I'm not sure if photography is something you are pursuing or for a hobby, but either way if this is something you do often I would get business cards. Once you have business cards it makes it easier to approach somebody without seeming like a creep who wants a random photo. If/once you have business cards you can approach somebody with it, start small conversation if it will make the person more comfortable, and voila. 

If the business cards aren't in your 'to do' list any time soon, the 'I'm a photography student' approach works too.

Best wishes.

- Grace


----------



## musicaleCA (Jul 19, 2009)

c.cloudwalker said:


> But I know you are wondering where this portfolio came from. Very simple. Nude or clothed does not matter. 16 or mid 20s does not matter either. You start with friends.

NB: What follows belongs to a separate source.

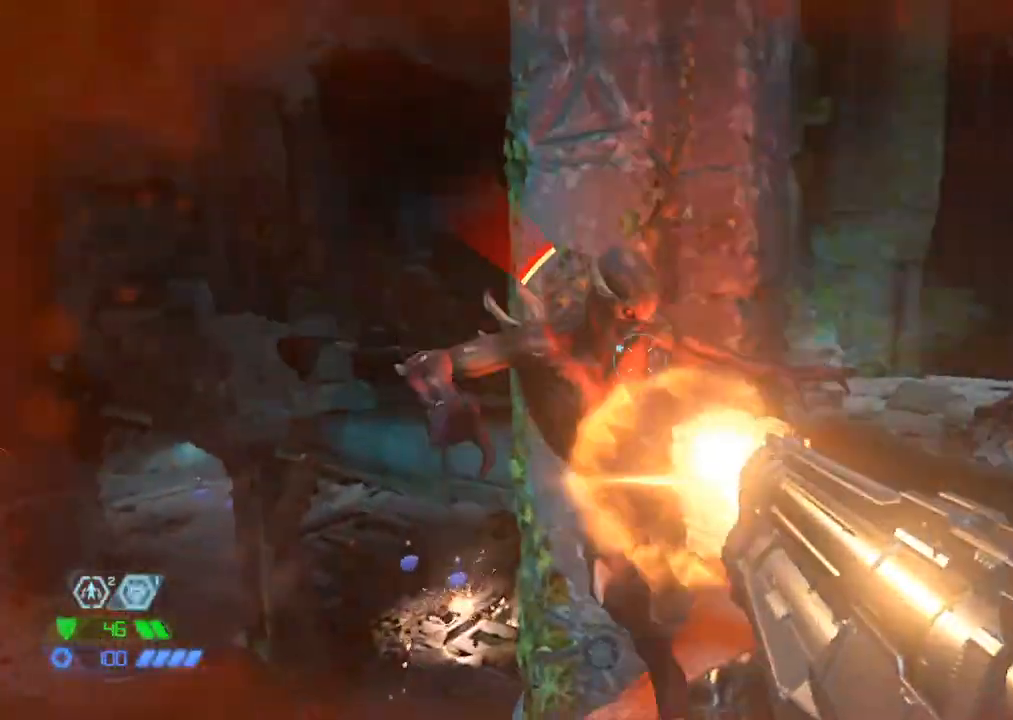
{"keys": ["d"], "mouse": [], "events": [[17, "d", "down"], [17, "s", "up"], [100, "mouse_left", "up"], [100, "mouse_right", "up"], [300, "w", "down"], [483, "w", "up"]]}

Ding, ding, ding! Here's a cookie.


----------



## Baaaark (Jul 19, 2009)

So what if you do come off as a creep?  Its not like you know them.

You'd be surprised what you can get away with when you actually TRY to get away with it.


----------



## Big Mike (Jul 20, 2009)

Another method/technique is to take a more passive approach.  For example, when you see someone that you would like to shoot, say hello and hand them your card.  Either a business card or a special card made up for this purpose.  If you can spark up a short conversation, that will help a lot, but the idea is that you don't pressure them at all.  You let them know you are interested and leave them with your contact info.  If they are interested, they will check out your website, so make sure it's a good one.  
I'm sure the 'hit rate' is lower but you can easily hand out a lot of cards.  

Either way, the most important thing is to be confident and professional.

Also: I've moved this to the Shop Talk section as it doens't belong in the Gallery.


----------



## KmH (Jul 20, 2009)

Baaaark said:


> So what if you do come off as a creep? Its not like you know them.
> 
> You'd be surprised what you can get away with when you actually TRY to get away with it.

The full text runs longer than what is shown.